(SOURCE MATERIAL begins)

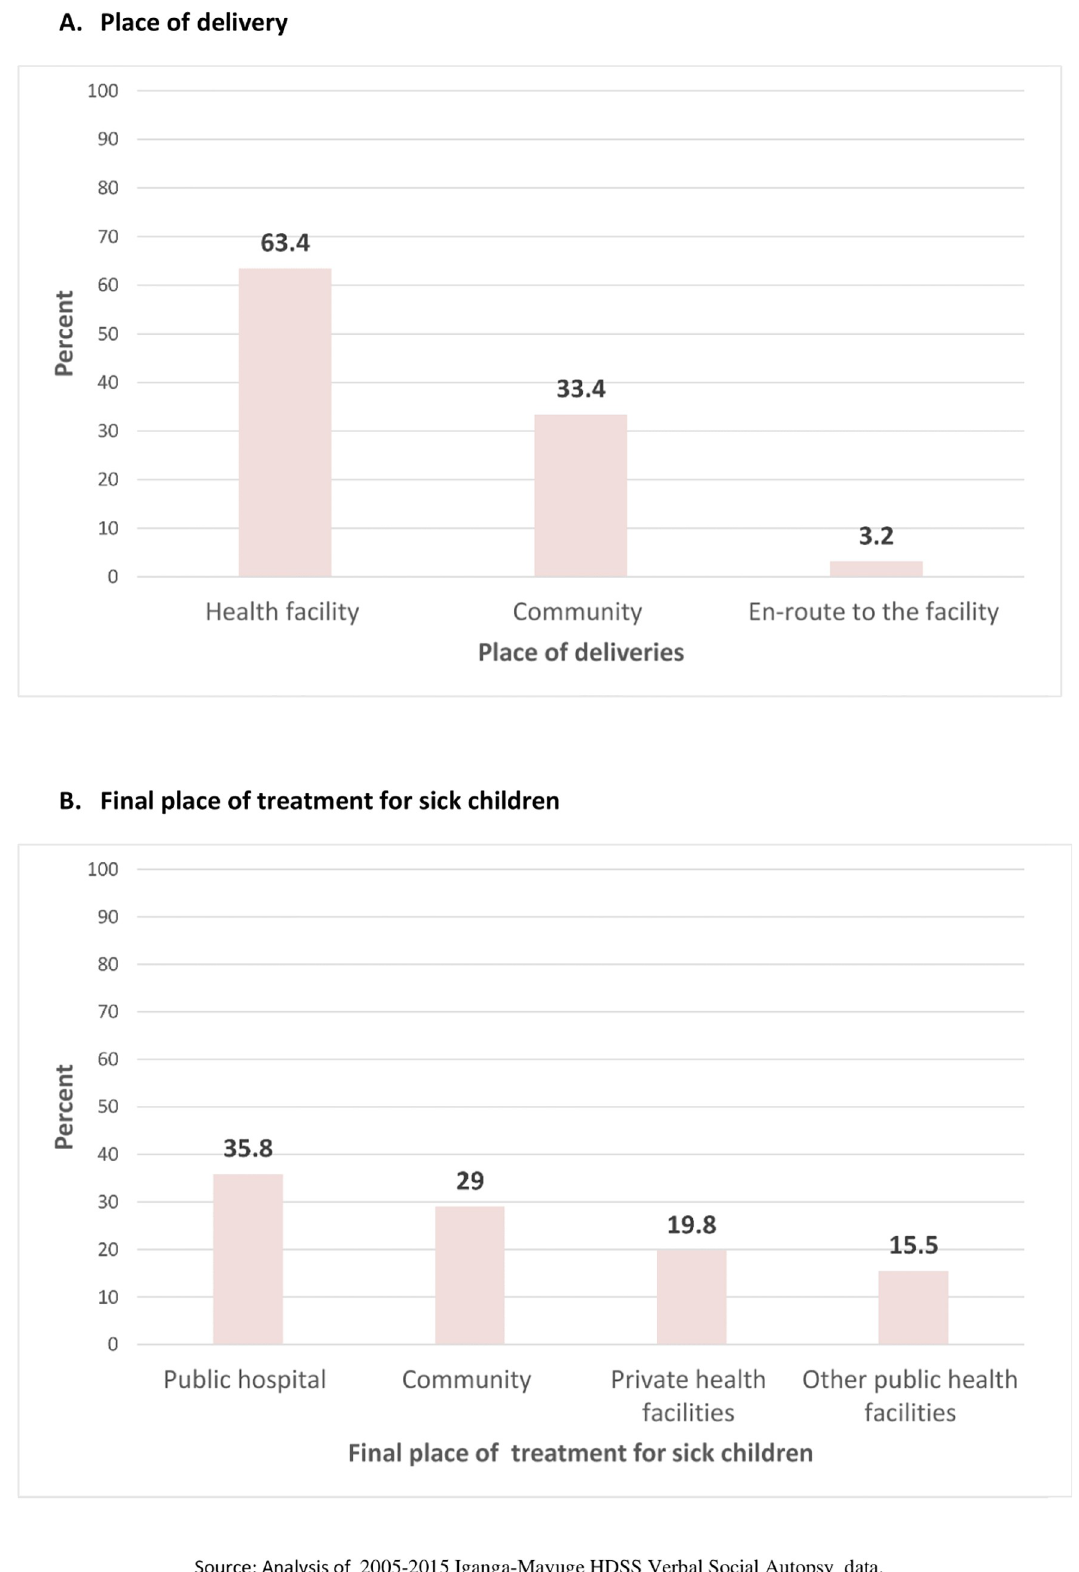
Fig 2. Places of birth and treatment for sick children. https://doi.org/10.1371/journal.pone.0234573.g002 PLOS ONE | https://doi.org/10.1371/journal.pone.0234573 June 11,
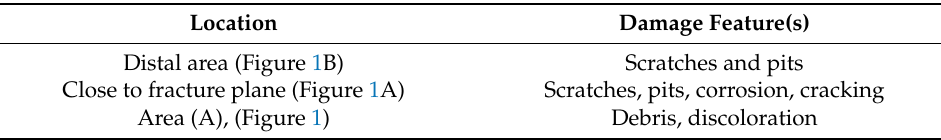
Table 3. Various damage features on different parts of implant.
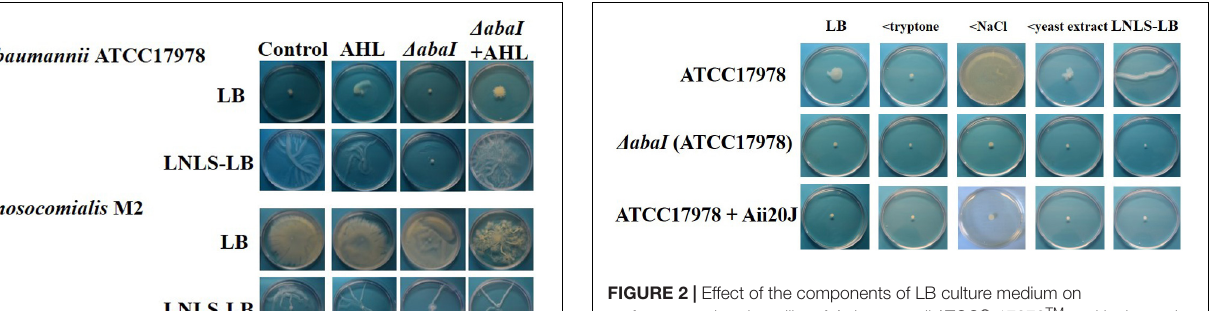
FIGURE 2 | Effect of the components of LB culture medium on surface-associated motility of A. baumannii ATCC R (cid:13) 17978 TM and its isogenic mutant (cid:49) abaI , on different media plates with 0.25% Eiken agar. The effect of the QQ enzyme Aii20J (20 µ g/mL) on A. baumannii ATCC R (cid:13) 17978 TM was also evaluated. Plates were incubated at 37 ◦ C for 14 h and images are representative of three independent experiments carried out carried out with three replicates per condition ( < tryptone: LB with reduced tryptone concentration, < NaCl: LB with reduced NaCl concentration, < yeast extract: LB with reduced yeast extract concentration, and LNLS-LB: low-nutrient low-salt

(SOURCE MATERIAL ends)

§ **INSTRUCTIONS FOR THE TASK**:
Set down the material above exactly as it reads, but not its pictures.

§ **WRITTEN SOLUTION**:
Fig 2. Places of birth and treatment for sick children. https://doi.org/10.1371/journal.pone.0234573.g002 PLOS ONE | https://doi.org/10.1371/journal.pone.0234573 June 11,
Table 3. Various damage features on different parts of implant.
FIGURE 2 | Effect of the components of LB culture medium on surface-associated motility of A. baumannii ATCC R (cid:13) 17978 TM and its isogenic mutant (cid:49) abaI , on different media plates with 0.25% Eiken agar. The effect of the QQ enzyme Aii20J (20 µ g/mL) on A. baumannii ATCC R (cid:13) 17978 TM was also evaluated. Plates were incubated at 37 ◦ C for 14 h and images are representative of three independent experiments carried out carried out with three replicates per condition ( < tryptone: LB with reduced tryptone concentration, < NaCl: LB with reduced NaCl concentration, < yeast extract: LB with reduced yeast extract concentration, and LNLS-LB: low-nutrient low-salt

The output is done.